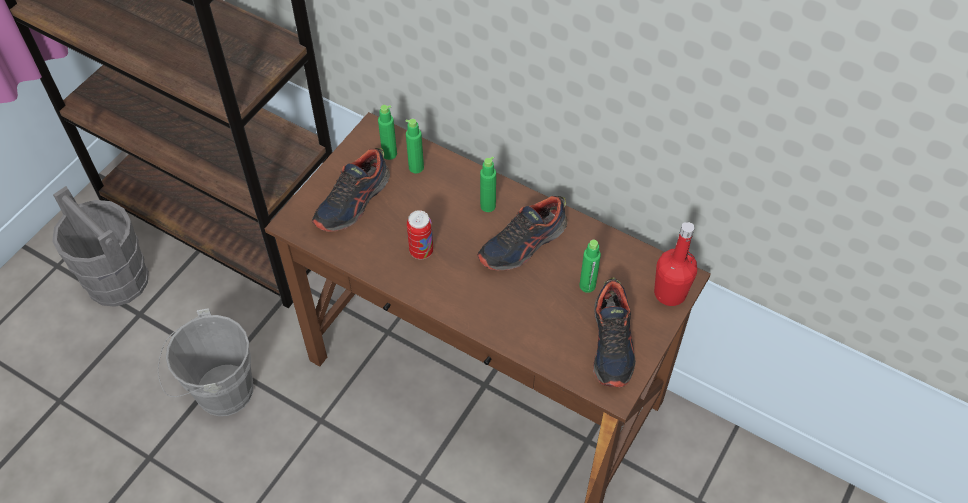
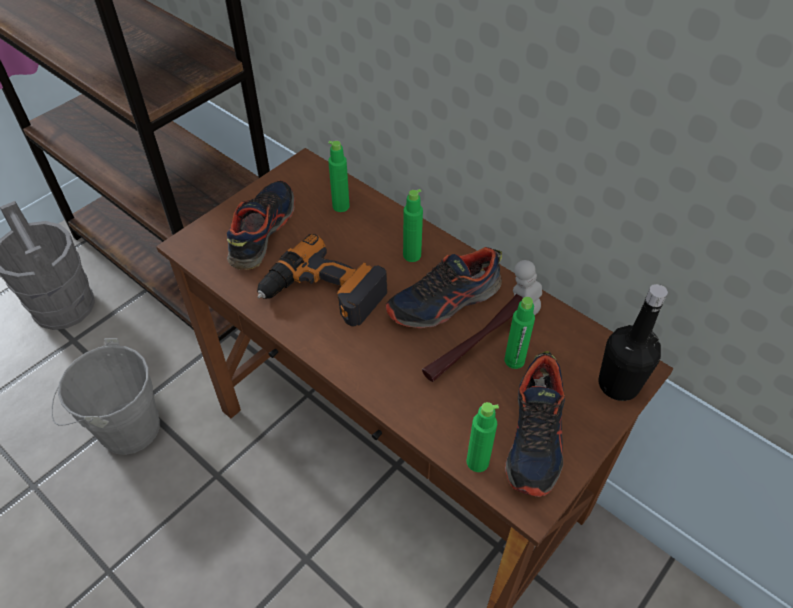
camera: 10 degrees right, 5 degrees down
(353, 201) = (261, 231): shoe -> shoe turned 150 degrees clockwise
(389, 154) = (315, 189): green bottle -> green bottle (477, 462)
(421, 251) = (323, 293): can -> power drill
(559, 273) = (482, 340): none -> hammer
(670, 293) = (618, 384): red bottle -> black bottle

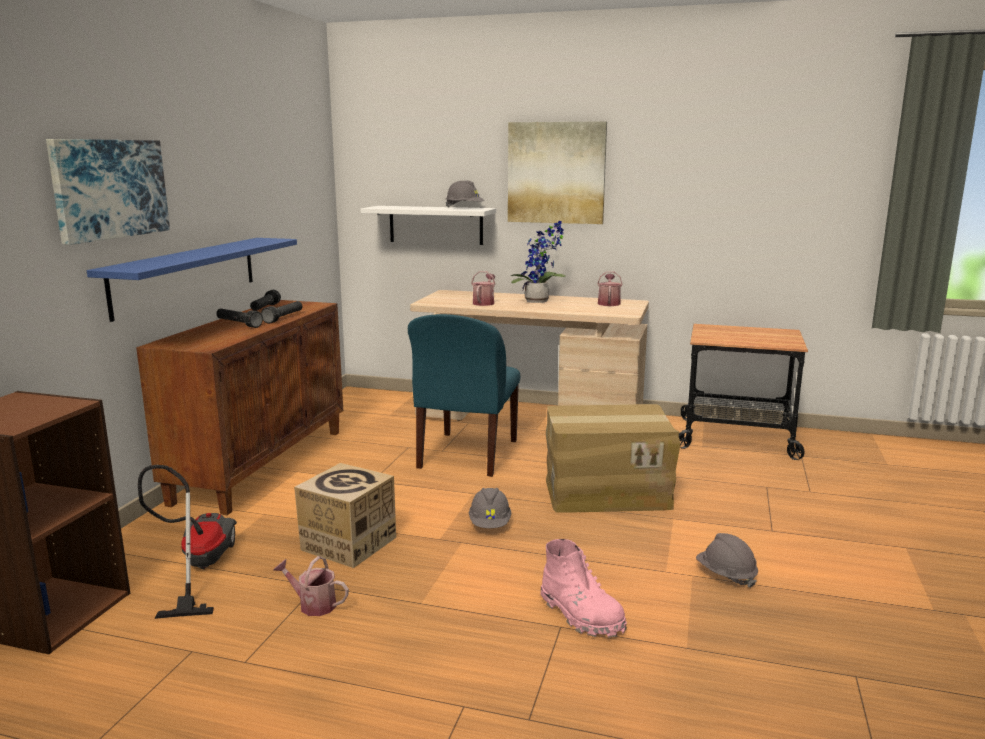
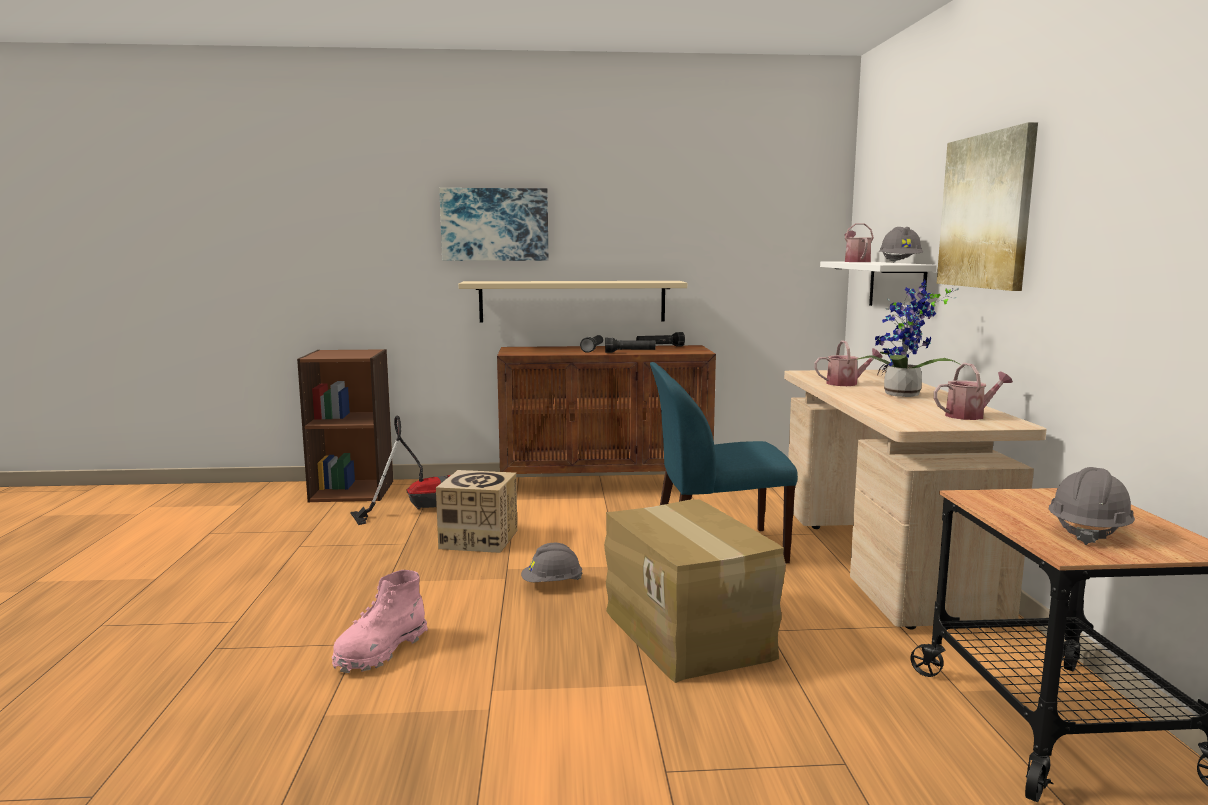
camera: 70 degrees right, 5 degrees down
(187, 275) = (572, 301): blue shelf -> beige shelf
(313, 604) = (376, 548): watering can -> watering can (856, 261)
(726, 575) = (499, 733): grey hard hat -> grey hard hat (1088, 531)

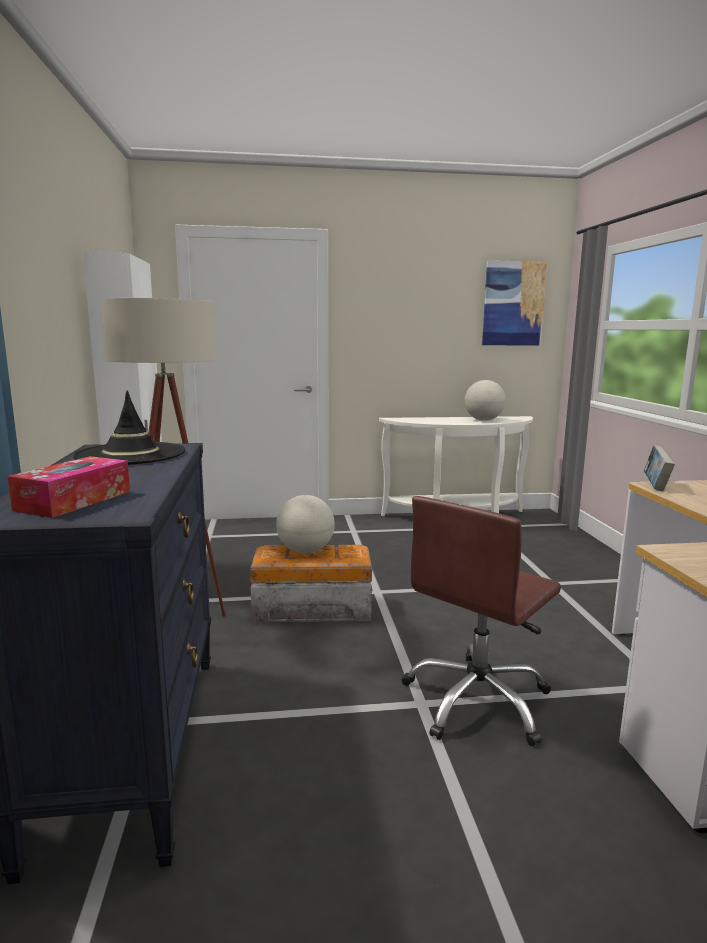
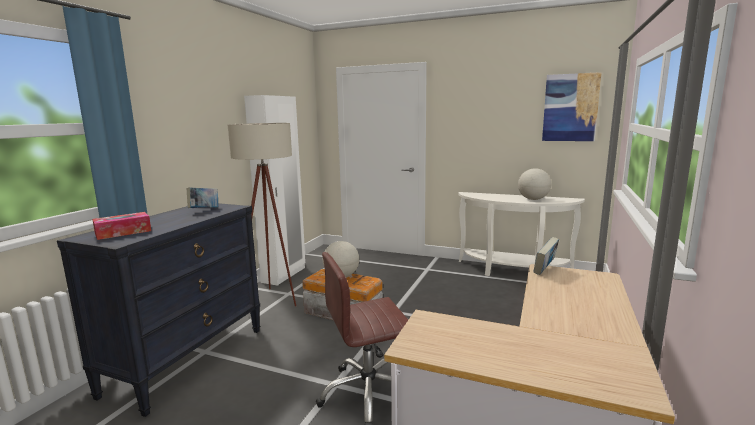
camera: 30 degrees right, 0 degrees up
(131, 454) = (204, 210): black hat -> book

******

## Task description:
Word-for-word output of the material above is needed, with the pictures left out.

## Output:
camera: 10 degrees right, 5 degrees down
(353, 201) = (261, 231): shoe -> shoe turned 150 degrees clockwise
(389, 154) = (315, 189): green bottle -> green bottle (477, 462)
(421, 251) = (323, 293): can -> power drill
(559, 273) = (482, 340): none -> hammer
(670, 293) = (618, 384): red bottle -> black bottle

camera: 70 degrees right, 5 degrees down
(187, 275) = (572, 301): blue shelf -> beige shelf
(313, 604) = (376, 548): watering can -> watering can (856, 261)
(726, 575) = (499, 733): grey hard hat -> grey hard hat (1088, 531)

camera: 30 degrees right, 0 degrees up
(131, 454) = (204, 210): black hat -> book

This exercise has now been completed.